> _ACTIVITY LIST_:
a: According to the GRE CAT text below, what score range can a student receive in each category?
b: Translate this sentence from the GRE CAT text below into Spanish: "The GRE CAT score is determined by the difficulty of questions answered correctly."
c: Decide whether each statement agrees with the GRE CAT text below, answering yes or no and quoting the deciding words: (i) In 2009, ETS announced plans to phase out the test in 2011. (ii) Later answers count more toward the score than early answers. (iii) Students spent two hours taking the exam.

> _TEXT_:
The GRE CAT is the computer-adaptable version of the Graduate Record Examination General Test offered by Educational Testing Services (ETS) and commonly used by graduate schools to determine which candidates to admit and fund. This version of the GRE uses an adaptive series of questions to assess a student’s proficiency in the verbal and quantitative reasoning categories, giving students scores between 200 and 800 in each of these categories. This test is taken on a computer, and the software adapts the difficulty of the questions to the degree of proficiency shown by the individual taking the test. In 2009, ETS announced plans to phase out this test in 2011.

This version has largely replaced the paper-and-pencil version of the test and has several important advantages. A paper-and-pencil test should include questions that challenge students at all skill levels in order to produce accurate results for students at different levels. This means that students answer a lot of questions that are not at their skill level, being too difficult or trivially simple. The GRE CAT solved this problem by adjusting the difficulty level of the questions asked based on the accuracy of the student’s answers to the previous questions. Students who answer the initial questions correctly soon face more challenging questions, while students who do not face progressively easier questions until they reach their proficiency level.

The GRE CAT score is determined by the difficulty of questions answered correctly. The exam progresses as the student answers the questions, and by the end of the exam, the software will have had time to accurately identify a student’s proficiency level. The test can correct some degree of error in early questions, allowing students to recover from one or two early incorrect answers, although early answers are weighted more heavily than later answers in the overall determination of a score.

Students and academics were mixed in their reactions to this type of test. On the one hand, the shorter exam duration reduced stress, as students only spent an hour and 15 minutes taking the exam. Other aspects of the GRE CAT can cause stress among test takers. Some students react negatively to questions they consider easy, inferring that they indicated poor performance on the exam. Other students, especially those used to performing well on non-adaptive tests, experienced stress when faced with questions they found difficult, even though this indicates success in taking the GRE CAT.

> _DATA FOR ANALYSIS_:
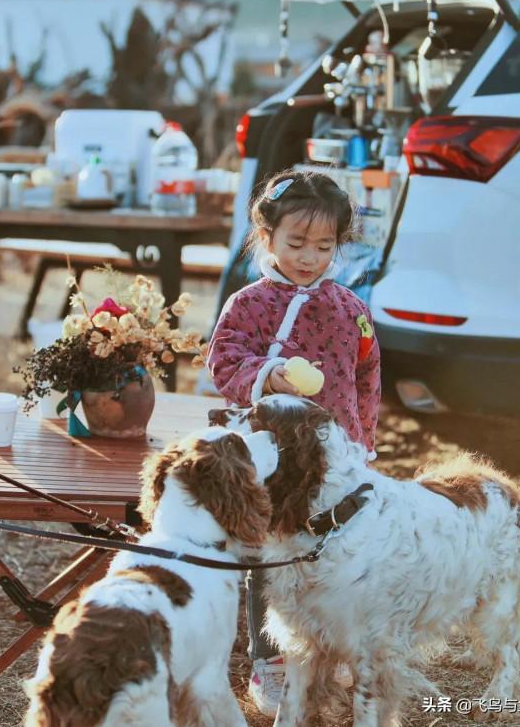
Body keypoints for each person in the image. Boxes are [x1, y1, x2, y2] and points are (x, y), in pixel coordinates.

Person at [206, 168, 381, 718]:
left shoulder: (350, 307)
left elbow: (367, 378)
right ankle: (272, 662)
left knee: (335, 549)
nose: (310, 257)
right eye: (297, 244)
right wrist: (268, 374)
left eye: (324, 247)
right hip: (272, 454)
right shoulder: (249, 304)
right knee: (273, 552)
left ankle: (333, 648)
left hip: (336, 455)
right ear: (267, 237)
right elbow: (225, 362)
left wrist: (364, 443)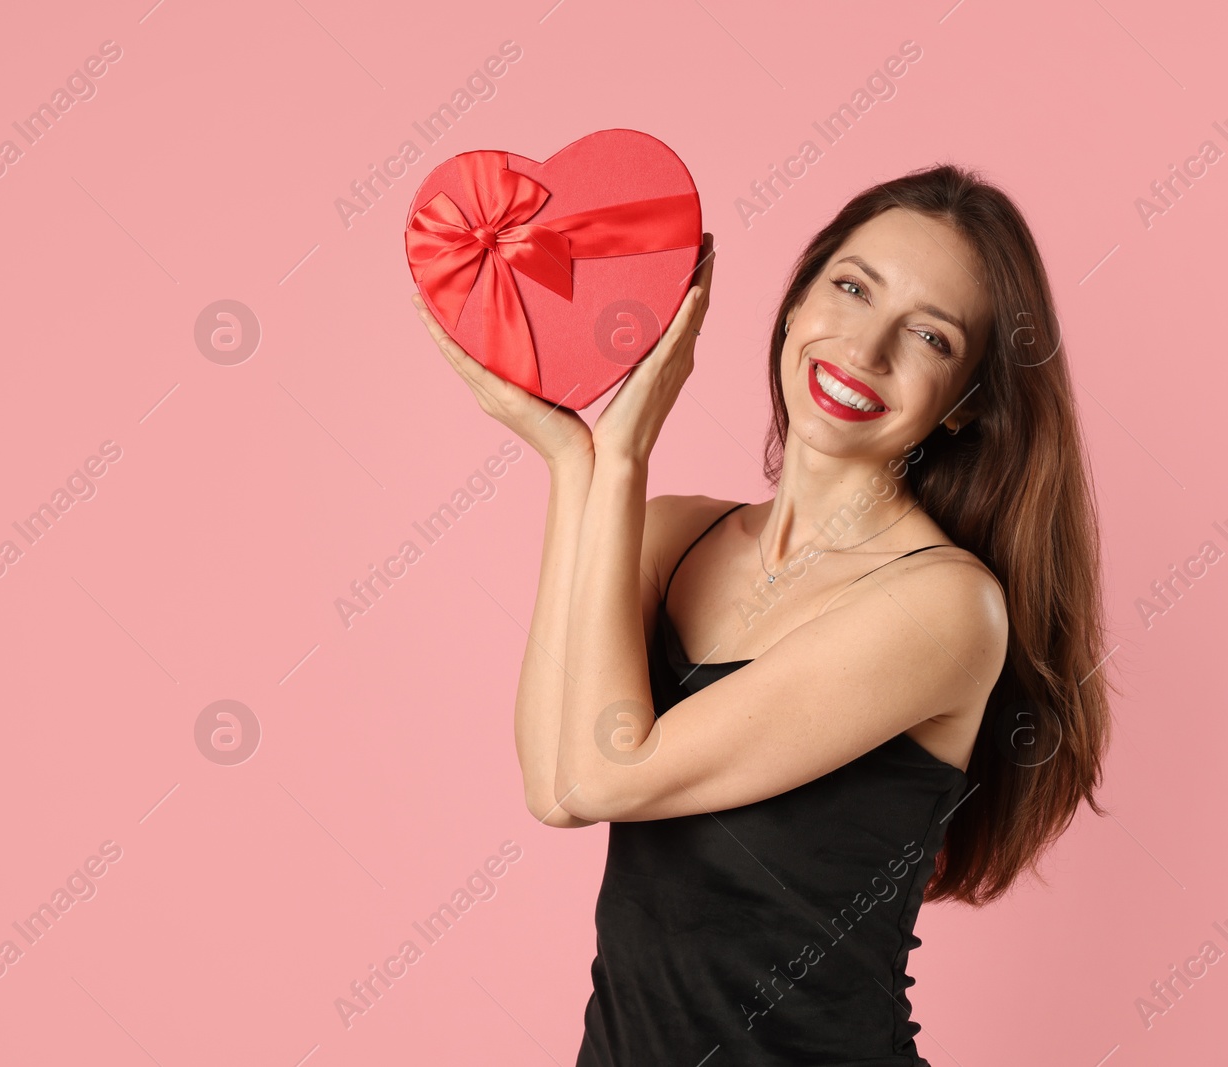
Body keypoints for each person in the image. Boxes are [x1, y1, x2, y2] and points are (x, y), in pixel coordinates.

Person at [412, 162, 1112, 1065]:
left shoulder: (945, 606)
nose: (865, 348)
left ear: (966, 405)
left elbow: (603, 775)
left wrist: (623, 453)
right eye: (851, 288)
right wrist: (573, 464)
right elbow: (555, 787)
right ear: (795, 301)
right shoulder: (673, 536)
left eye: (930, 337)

> _SOLVED TASKS_:
a: Between 200 and 800.

b: La puntuación del GRE CAT se determina por la dificultad de las preguntas respondidas correctamente.

c:
(i) Yes: "In 2009, ETS announced plans to phase out this test in 2011."
(ii) No: "early answers are weighted more heavily than later answers in the overall determination of a score."
(iii) No: "students only spent an hour and 15 minutes taking the exam."